Я извиняюсь, как мама того и хочет. Затем бегу в Уиндемир и записываю всё, что вспомнила — кафе, вертушки, грязные ноги Миррен на деревянных ступеньках, книгу Гата — на бумажках над моей кроватью.
45
Начинается моя вторая неделя на Бичвуде, мы залазим на крышу Каддлдауна. Это легко сделать; мы просто никогда не решались ранее, потому, что нужно пробраться через окно в спальне тети Бесс.
Ночью на крыше чертовски холодно, но днем с нее открывается чудесный вид на остров и море. Я могу видеть над деревьями, посаженными вокруг Каддлдауна и Нового Клэрмонта с его садом. Даже могу заглянуть внутрь дома, на первом этаже которого окна от пола до потолка. Рэд Гейт тоже частично видно, и противоположная часть острова, напротив Уиндемира, и пляж.
В первый день мы принесли еду и старое покрывало для пикника. Мы ели сладкий португальский хлеб и плавленый сыр в небольших деревянных коробочках. Вытащили ягоды в зеленых картонках и холодные бутылки с лимонадом.

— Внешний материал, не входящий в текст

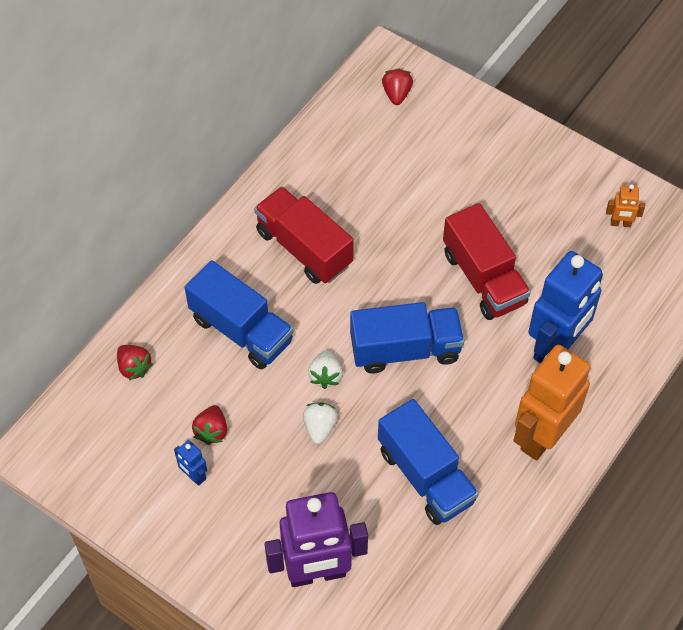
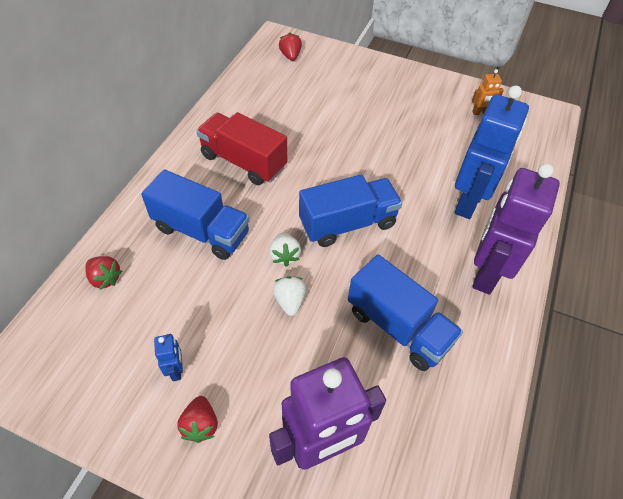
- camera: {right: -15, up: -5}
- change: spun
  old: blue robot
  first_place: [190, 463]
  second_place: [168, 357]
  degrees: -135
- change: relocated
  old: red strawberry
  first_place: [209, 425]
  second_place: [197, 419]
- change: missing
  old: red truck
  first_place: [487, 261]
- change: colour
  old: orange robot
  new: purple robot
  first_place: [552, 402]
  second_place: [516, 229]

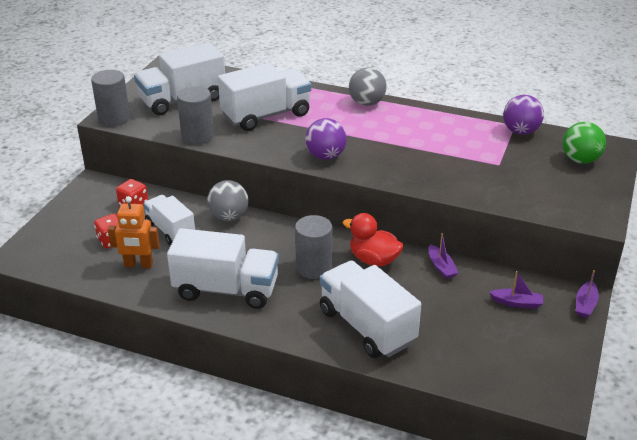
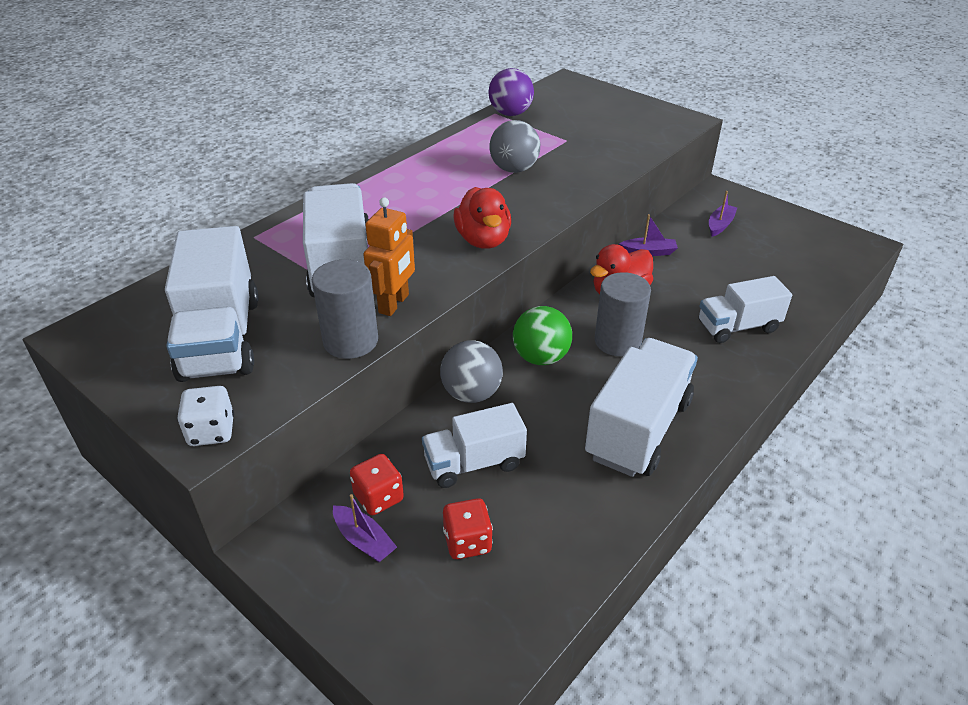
- camera: {right: -70, up: 5}
- change: exchanged
  old: grey cylinder
  new: white dice
  first_place: [110, 98]
  second_place: [205, 416]
- change: relocated
  old: orange robot
  first_place: [134, 232]
  second_place: [389, 256]
- change: exchanged
  old: purple ball
  new: red duck
  first_place: [326, 139]
  second_place: [482, 218]
- change: size
  old: white truck
  first_place: [370, 309]
  second_place: [745, 309]
  factor: 0.64
- change: relocated
  old: grey ball
  first_place: [368, 87]
  second_place: [514, 146]
- change: relocated
  old: green ball
  first_place: [584, 143]
  second_place: [542, 335]
- change: relocated
  old: purple boat
  first_place: [587, 294]
  second_place: [365, 528]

Мы решаем приходить сюда каждый день. Всё лето. Эта крыша — лучшее место на свете.
— Если я умру, — говорю я, пока мы смотрим на открывшийся вид, — то есть, когда я умру, бросьте мой пепел в воду на малом пляже. Тогда, когда вы будете по мне скучать, можете взобраться сюда, посмотреть вниз и подумать, какой классной я была.
— Или мы могли бы спуститься и поплавать в тебе, — говорит Джонни. — Если ну очень сильно будем скучать.
— Фу.
— Слушай, ты сама сказала, что хочешь быть в воде на малом пляже.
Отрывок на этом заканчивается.